When I see videos of myself dancing, it’s really hard not to perceive the recording in the same way I view those digital signatures. Just like the signatures, the result goes against reason: I know how to sign my name, and it looks the same every time. I have an idea of what I want to communicate, and how I want the result to look. It’s the same with dancing. So then why isn’t the footage true to the performance experience? A single thing separates dance from the other visual arts: it is a passing moment – a three-dimensional, living, breathing, expression. The way I dance is my signature.
I’ve been spending a lot of time lately learning how to articulate what it’s like to watch other people dancing. That’s because after all of these years, I am still a die-hard ballet enthusiast. Of watching footage of myself dancing, I can only say it’s less than enjoyable. Sound self-deprecating? I don’t know another dancer who feels much differently. To try to explain the divide, I offer a glimpse into what it feels like to dance. I think it is this sensation that separates the experience of live performance from the film’s dull aftermath.
When I stand at the barre, feeling my body forming the positions that I’ve painstakingly trained it to make, a tingling sense of weightlessness creeps into the back of my spine, right between my shoulder blades. It’s a freedom that comes from years of developing my own extreme body control. I feel the familiar alertness trickle across my shoulders and down the backs of my arms, raising the hairs as it moves. Energy radiates out of my fingertips. The same energy extends out of the top of my head, through the center of my body, down through my feet into the floor, and in front of and behind me, radiating in all directions.
Of course I don’t stay at the barre, but that’s where I collect the energy and organize how to use it. Then, in the center of the room, I face the challenge of letting go. This can be hard for me; there are so many details that I’m working on all the time, and I’m afraid that if I don’t think about everything constantly, my movements will come out looking like that dreaded digital signature: pure chaos. Releasing into the movements, though – really giving in – usually helps me let the energy do its job.
The energy has a mind of its own – if I gave it complete control, I’d whirl off-course. But over time I’ve learned to harness the energy by channeling it through the music that I hear. Dancers from different schools have different relationships to the music, but my background taught me to anticipate just enough to be able show what the music is doing. If not, it would look like I’m dragging behind, or just not listening – the most inconsiderate of offenses. But that’s just my opinion.

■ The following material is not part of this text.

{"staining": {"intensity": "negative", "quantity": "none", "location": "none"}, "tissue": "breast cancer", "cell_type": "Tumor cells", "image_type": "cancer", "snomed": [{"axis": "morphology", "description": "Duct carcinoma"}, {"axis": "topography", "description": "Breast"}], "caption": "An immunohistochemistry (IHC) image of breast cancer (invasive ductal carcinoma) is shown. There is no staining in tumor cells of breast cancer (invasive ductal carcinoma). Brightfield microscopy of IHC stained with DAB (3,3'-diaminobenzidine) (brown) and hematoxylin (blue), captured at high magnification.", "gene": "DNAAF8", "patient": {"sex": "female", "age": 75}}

I play a game of catch and release: throw the energy in a direction, let the music carry it through. The game takes practice, but it’s fun and there’s always something new to try. There are so many possibilities, even within the structure of choreography with set counts. And nobody can say that the expression isn’t mine if the choreography is someone else’s. It’s my body, my signature, my expression.

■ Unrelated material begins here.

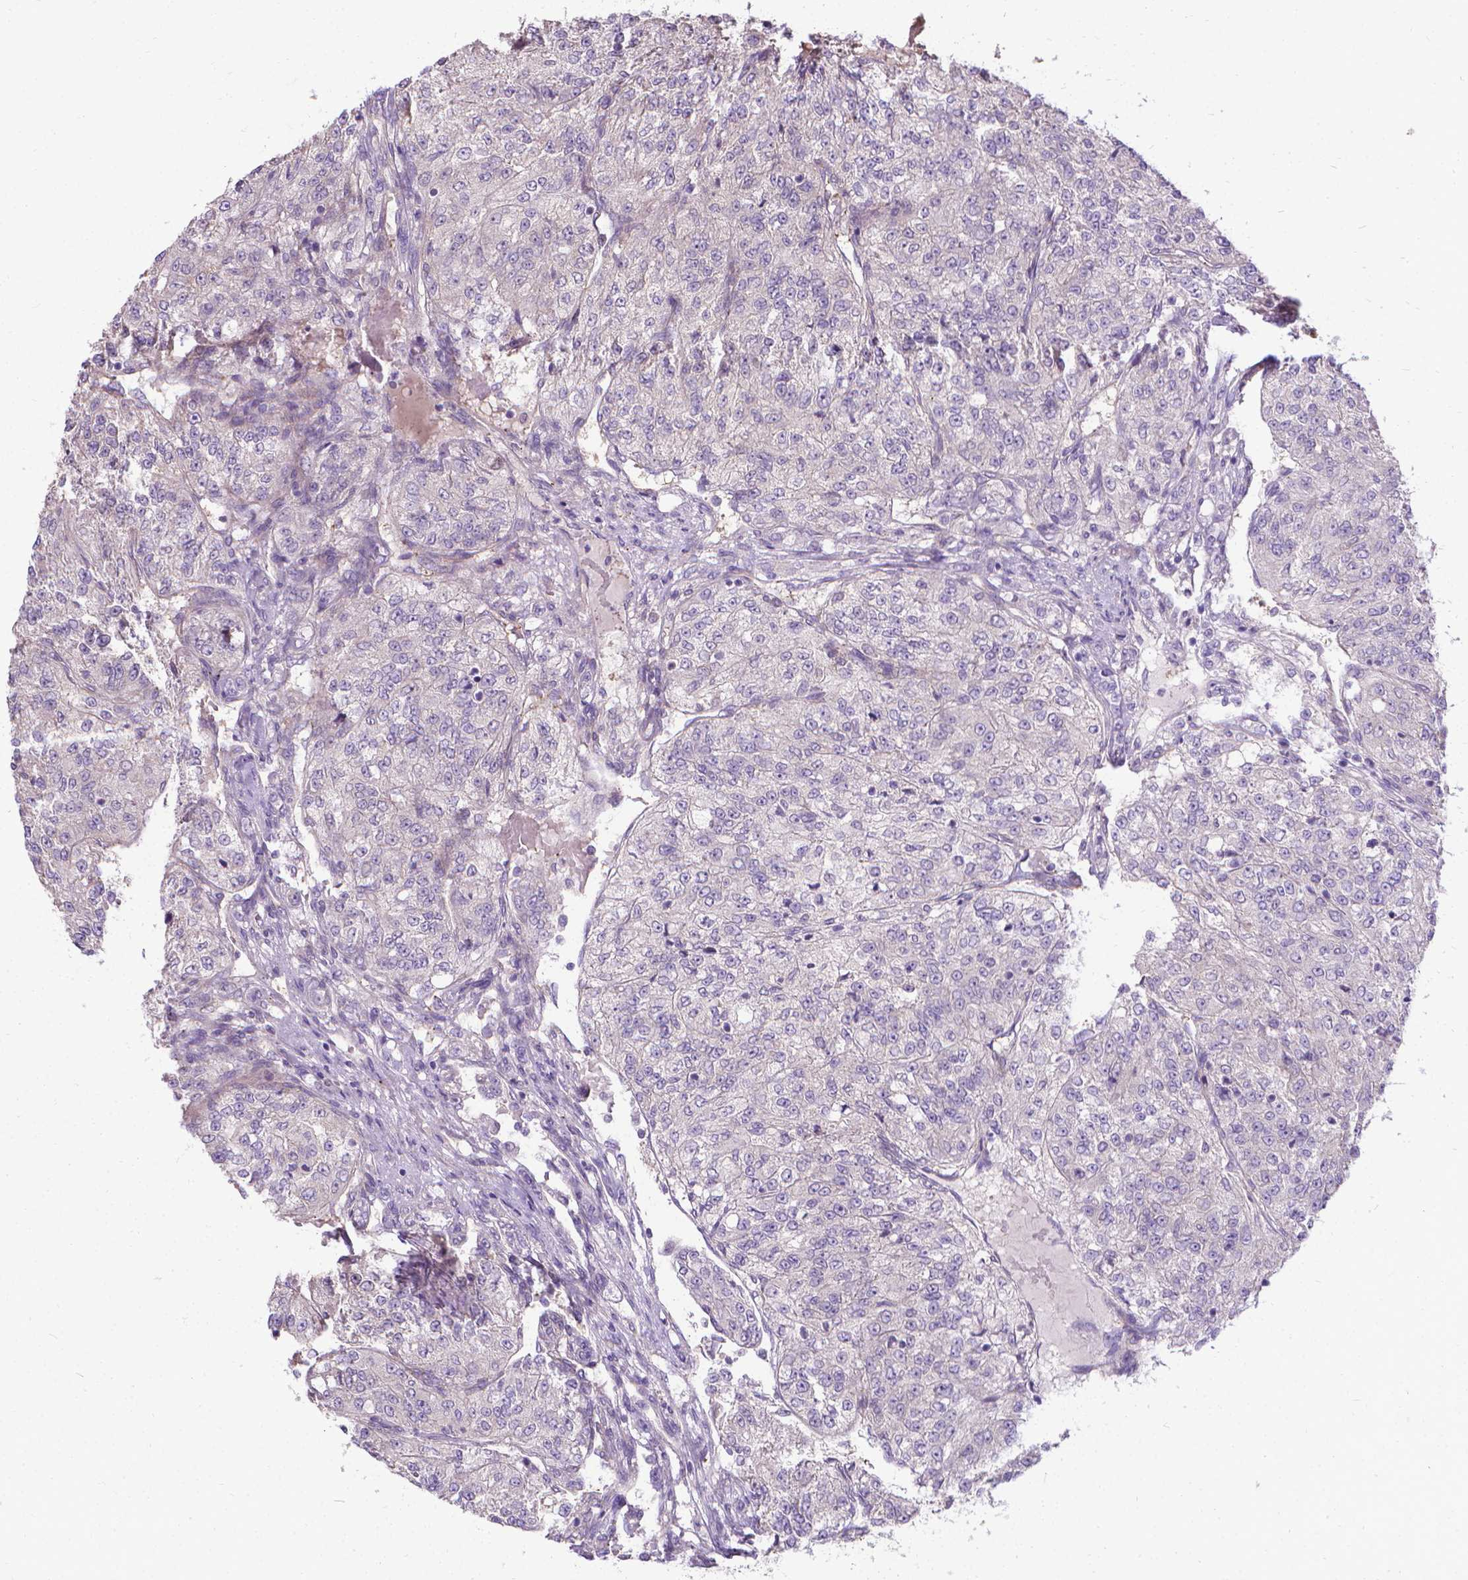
{"staining": {"intensity": "negative", "quantity": "none", "location": "none"}, "tissue": "renal cancer", "cell_type": "Tumor cells", "image_type": "cancer", "snomed": [{"axis": "morphology", "description": "Adenocarcinoma, NOS"}, {"axis": "topography", "description": "Kidney"}], "caption": "Immunohistochemistry (IHC) micrograph of neoplastic tissue: renal adenocarcinoma stained with DAB demonstrates no significant protein expression in tumor cells. (Brightfield microscopy of DAB (3,3'-diaminobenzidine) immunohistochemistry at high magnification).", "gene": "CFAP299", "patient": {"sex": "female", "age": 63}}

The greatest moment for me (and I’m sure you’ve heard it before) is the first performance after a rehearsal period. So much about the long process has been about figuring things out: fitting with the others, building strength and endurance, pushing past aches and pains. I like to think of this phase as gathering our collective energy. In the performance, though, we let go. When we’ve prepared for it, the weightlessness creeps in, picks us up from underneath our shoulder blades, and carries us through. The experience has exactly that other-worldly quality; how else do you explain why a half hour onstage feels both like ten seconds and ten years at the same time?
When I look back at the footage, there will probably be some moments that I enjoy (mixed in with the cringe-worthy ones). Mostly, the positive moments will trigger the memory of what it felt like to dance those parts: The complete stillness before the music began; running onstage from the wing at full speed, feeling the air parting around me; the inhale I took before falling backward, trusting that someone would catch me before I hit the ground. The live audience will have experienced all of these moments with me. They may not have been able to see the energy spurting out of me, but they’ll know that something was there. And they’ll know what my real signature looks like, or at least the energy-charged gestures that produced it.
You can’t capture that kind of energy on film. Well, I haven’t seen it done yet. I’m happy to have the chance to play around with words, even if in this case, they construct something that seems more like fantasy than reality. But the dance is meant to lift the viewer away from reality, at least for the duration of the performance. And if words can help in the process, then I’ll keep trying.